INSTRUCTIONS TO FOLLOW: In the lettuce passage below, swap "iceberg lettuce" for "romaine lettuce" and write out everything from "This study aims" down to "and consumers alike." with that change.

STUDY TEXT:
★ ★ ★ ★ ★ ★ ★

This study aims to investigate the effects of pre-harvest treatments with oxalic acid, biochar, and wood vinegar on the postharvest quality and longevity of iceberg lettuce. By evaluating leaf size, leaf count, plant volume, and chlorophyll content during various storage periods, we seek to determine the effectiveness of these treatments in maintaining the freshness and nutritional integrity of both whole and cut iceberg lettuce. Ultimately, this research will contribute to developing strategies that enhance the postharvest quality of this valuable vegetable, benefiting growers and consumers alike.

★ ★ ★ ★ ★ ★ ★

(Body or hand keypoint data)
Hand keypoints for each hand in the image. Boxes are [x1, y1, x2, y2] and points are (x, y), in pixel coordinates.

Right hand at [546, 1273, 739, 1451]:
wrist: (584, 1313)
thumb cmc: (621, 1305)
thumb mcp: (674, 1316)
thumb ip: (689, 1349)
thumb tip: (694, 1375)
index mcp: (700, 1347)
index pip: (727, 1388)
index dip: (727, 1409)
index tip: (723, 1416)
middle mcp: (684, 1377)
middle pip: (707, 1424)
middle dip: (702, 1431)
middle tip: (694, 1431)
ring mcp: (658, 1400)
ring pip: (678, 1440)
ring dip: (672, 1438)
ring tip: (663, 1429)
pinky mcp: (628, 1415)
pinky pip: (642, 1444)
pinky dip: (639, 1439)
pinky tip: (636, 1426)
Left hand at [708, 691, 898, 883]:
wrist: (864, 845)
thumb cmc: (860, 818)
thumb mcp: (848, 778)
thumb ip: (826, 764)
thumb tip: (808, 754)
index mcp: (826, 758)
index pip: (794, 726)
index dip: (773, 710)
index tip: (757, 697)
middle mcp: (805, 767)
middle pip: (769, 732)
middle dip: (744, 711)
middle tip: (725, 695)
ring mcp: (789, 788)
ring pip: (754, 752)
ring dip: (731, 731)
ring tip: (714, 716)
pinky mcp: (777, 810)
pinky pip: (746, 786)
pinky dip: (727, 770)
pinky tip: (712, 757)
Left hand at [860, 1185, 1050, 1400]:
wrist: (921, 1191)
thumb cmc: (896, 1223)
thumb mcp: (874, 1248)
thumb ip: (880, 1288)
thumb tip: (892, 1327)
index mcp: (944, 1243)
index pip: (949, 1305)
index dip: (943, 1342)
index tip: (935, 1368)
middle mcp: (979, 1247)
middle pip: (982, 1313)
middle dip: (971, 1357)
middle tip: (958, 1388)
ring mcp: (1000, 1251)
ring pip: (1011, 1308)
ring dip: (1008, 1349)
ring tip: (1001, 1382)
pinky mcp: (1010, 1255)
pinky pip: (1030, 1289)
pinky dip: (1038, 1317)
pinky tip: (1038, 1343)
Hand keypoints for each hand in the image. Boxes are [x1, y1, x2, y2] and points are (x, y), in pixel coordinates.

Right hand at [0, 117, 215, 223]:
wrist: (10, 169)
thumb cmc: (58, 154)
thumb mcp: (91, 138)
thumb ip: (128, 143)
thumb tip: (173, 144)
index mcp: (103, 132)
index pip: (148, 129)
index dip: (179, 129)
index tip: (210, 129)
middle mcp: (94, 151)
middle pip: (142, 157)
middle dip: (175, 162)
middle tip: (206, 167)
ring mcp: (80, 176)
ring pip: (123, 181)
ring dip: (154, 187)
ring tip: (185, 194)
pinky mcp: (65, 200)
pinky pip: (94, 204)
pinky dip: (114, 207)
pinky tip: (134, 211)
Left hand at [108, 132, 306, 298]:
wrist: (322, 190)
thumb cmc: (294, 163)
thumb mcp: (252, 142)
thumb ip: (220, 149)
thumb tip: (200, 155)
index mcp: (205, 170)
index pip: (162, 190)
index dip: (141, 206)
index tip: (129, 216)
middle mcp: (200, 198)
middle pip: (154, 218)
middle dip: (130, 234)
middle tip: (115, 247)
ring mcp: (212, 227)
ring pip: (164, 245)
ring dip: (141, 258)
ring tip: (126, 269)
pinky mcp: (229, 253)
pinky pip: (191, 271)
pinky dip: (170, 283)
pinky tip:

★ ★ ★ ★ ★ ★ ★

YOUR RESPONSE:
This study aims to investigate the effects of pre-harvest treatments with oxalic acid, biochar, and wood vinegar on the postharvest quality and longevity of romaine lettuce. By evaluating leaf size, leaf count, plant volume, and chlorophyll content during various storage periods, we seek to determine the effectiveness of these treatments in maintaining the freshness and nutritional integrity of both whole and cut romaine lettuce. Ultimately, this research will contribute to developing strategies that enhance the postharvest quality of this valuable vegetable, benefiting growers and consumers alike.